EXERCISE GOAL. Where the records below have a line with "herokuapp", that line is to be copied.

PROVIDED RECORDS.
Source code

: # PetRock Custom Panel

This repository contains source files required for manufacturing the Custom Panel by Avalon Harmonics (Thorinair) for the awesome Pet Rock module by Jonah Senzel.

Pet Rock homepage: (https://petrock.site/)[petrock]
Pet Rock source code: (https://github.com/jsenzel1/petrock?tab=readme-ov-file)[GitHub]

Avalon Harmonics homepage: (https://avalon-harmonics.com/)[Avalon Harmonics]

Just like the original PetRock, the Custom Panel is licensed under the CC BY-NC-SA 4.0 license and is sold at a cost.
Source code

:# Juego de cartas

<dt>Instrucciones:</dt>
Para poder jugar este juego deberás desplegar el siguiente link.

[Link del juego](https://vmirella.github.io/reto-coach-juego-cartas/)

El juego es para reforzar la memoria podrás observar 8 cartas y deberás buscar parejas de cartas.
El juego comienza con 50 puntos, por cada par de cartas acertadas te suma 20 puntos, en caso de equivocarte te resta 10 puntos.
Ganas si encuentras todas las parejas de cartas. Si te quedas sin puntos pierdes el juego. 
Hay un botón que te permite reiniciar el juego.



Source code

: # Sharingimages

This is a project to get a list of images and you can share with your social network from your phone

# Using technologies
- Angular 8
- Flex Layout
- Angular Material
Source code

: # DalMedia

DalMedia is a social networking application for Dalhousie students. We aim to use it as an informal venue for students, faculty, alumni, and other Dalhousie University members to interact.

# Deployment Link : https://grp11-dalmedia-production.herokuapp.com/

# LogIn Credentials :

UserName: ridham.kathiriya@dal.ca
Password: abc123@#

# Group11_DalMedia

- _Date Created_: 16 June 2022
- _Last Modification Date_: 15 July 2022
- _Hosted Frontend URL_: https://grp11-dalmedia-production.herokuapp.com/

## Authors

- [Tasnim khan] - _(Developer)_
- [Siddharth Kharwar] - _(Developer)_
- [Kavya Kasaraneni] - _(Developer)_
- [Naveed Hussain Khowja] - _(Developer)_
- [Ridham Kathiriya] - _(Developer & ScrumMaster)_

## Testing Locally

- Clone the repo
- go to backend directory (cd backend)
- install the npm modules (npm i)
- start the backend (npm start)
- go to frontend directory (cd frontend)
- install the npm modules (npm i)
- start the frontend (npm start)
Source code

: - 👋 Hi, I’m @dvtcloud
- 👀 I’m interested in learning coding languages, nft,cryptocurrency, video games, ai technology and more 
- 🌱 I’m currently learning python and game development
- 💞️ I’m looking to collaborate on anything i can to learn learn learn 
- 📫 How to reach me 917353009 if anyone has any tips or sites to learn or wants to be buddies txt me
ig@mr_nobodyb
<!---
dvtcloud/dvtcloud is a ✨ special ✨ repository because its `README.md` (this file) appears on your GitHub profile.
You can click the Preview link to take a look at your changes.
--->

RESULT FOR THIS EXERCISE.
# Deployment Link : https://grp11-dalmedia-production.herokuapp.com/
- _Hosted Frontend URL_: https://grp11-dalmedia-production.herokuapp.com/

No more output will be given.